One evening David got up from his bed and walked around on the roof of the palace. From the roof he saw a woman bathing. The woman was very beautiful, and David sent someone to find out about her. The man said, “She is Bathsheba, the daughter of Eliam and the wife of Uriah the Hittite.” Then David sent messengers to get her. She came to him, and he slept with her. (Now she was purifying herself from her monthly uncleanness.) Then she went back home. The woman conceived and sent word to David, saying, “I am pregnant.”     2 Samuel 11.1-5


‘In the spring, at the time when kings go off to war' is the sinister ‘once-upon-a-time' with which the author begins his tale of King David’s affair with Bathsheba. Why are the words ‘at the time when kings go off to war' so significant? We may infer that this was probably the first time in his reign when David, unlike other kings, did not go to war.

From this short phrase, we understand that David sent his army into the field without him. He opted to forgo the rigours of field bivouac in favour of a life of ease. While his soldiers were suffering through the trauma of war, David wasn’t suffering at all. In other words, David, who had always before chosen a life of self-denial, was now determining to live a life of self-indulgence.

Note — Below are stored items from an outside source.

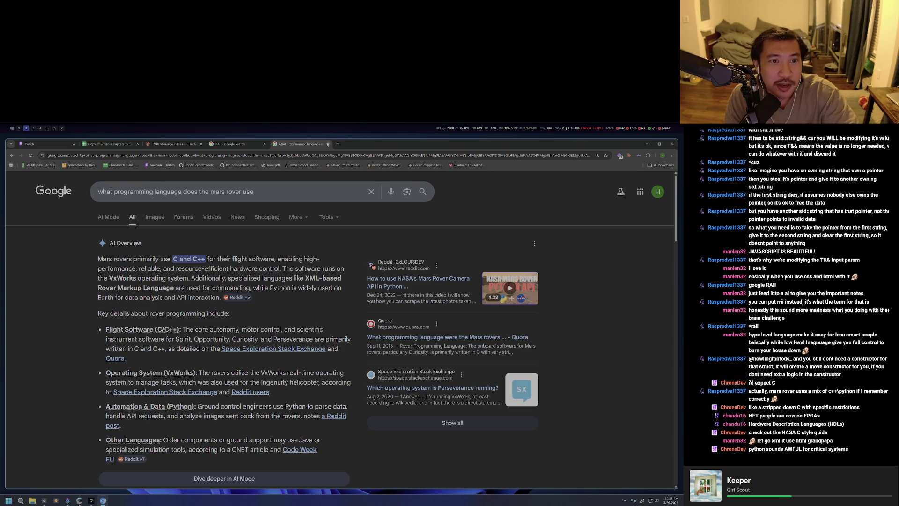
pyautogui.click(328, 143)
# Return to the memory paper, highlight the lines on multiple processors' cache problem, and go back to Neovim.
pyautogui.click(183, 144)
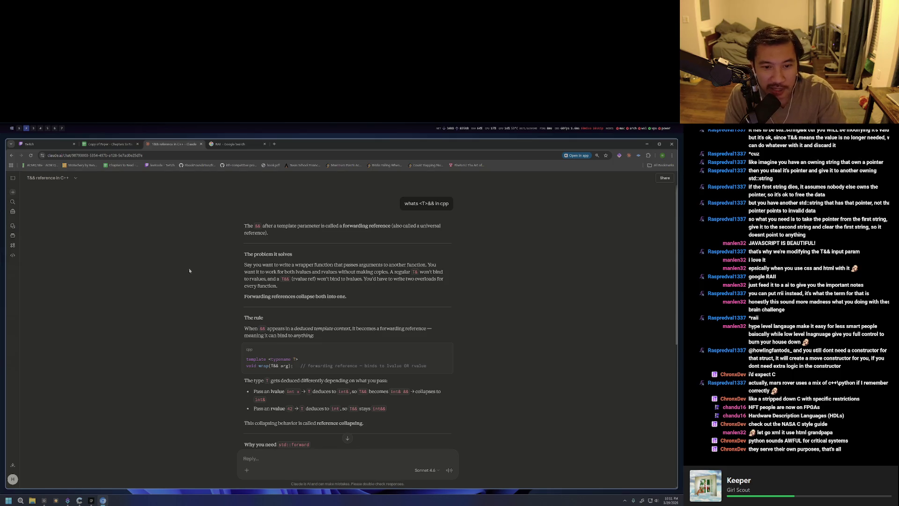
pyautogui.press('alt+Tab')
pyautogui.press('alt+Tab')
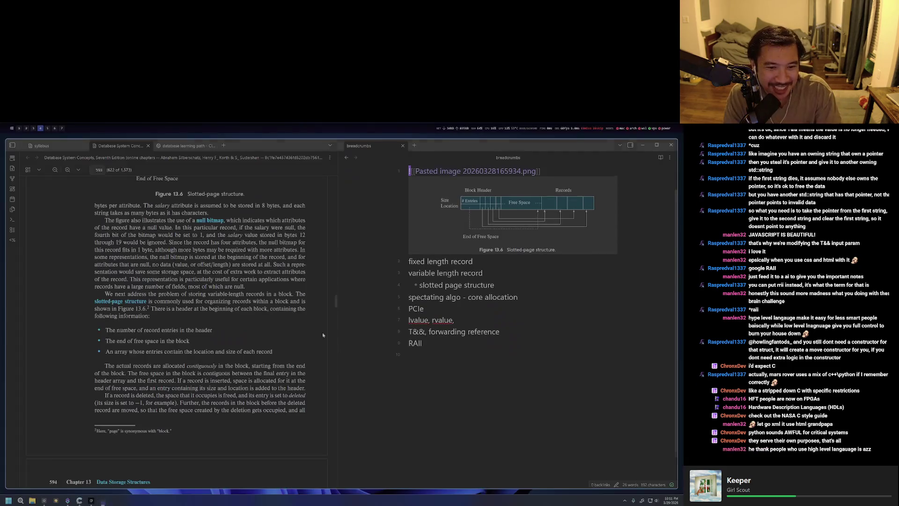
pyautogui.press('alt+Tab')
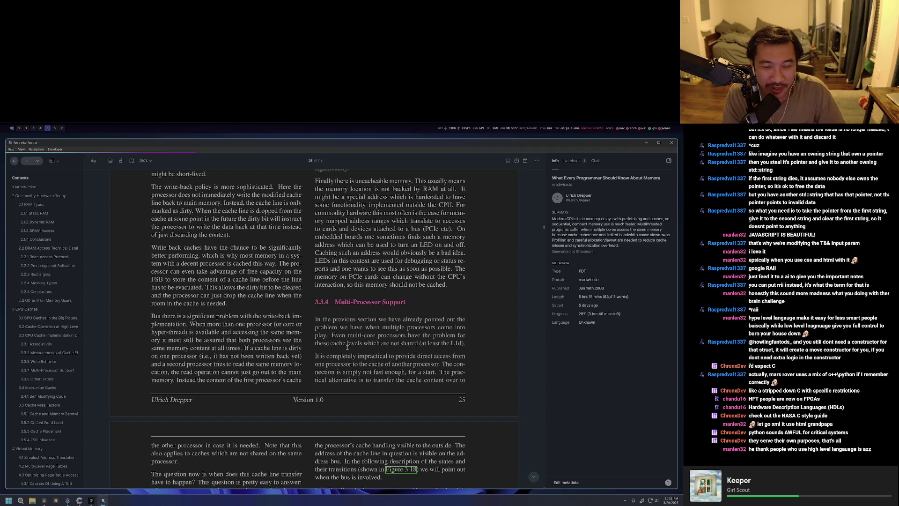
pyautogui.scroll(-1, 346, 344)
pyautogui.scroll(-1, 346, 343)
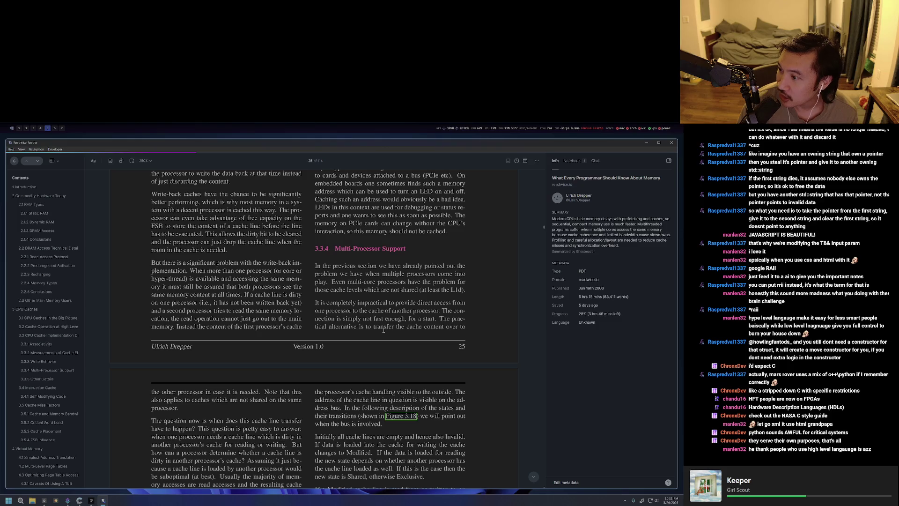
pyautogui.press('alt+Tab')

‘Taking a load off' is how comfort-loving society phrases it. But taking a load off leads to secondary indulgences that the king allows himself while enjoying the castle comforts instead of living in the open field. At ease morally, he watches one of his soldier’s wives take a bath. And watching Bathsheba begets lusting, and lusting begets adultery, which results in a pregnancy, a murder and a huge cover-up operation that the king institutes to hide his sin and protect his reputation. When indulgence comes into our lives, self-control leaves by the back door. In David’s case, a great writer of many psalms and praises to God is debased to an indulgent adulterer.

Once we permit ourselves one sin and squelch our inner remorse, that remorse loses its voice. We commit other sins, leading to a spiral of despair. The only hope we have is to make self-control the keeper of our inner lives. Our path to maturity in Christ is paved by self-control. It is God’s instrument, given by Him, to lead us to victory.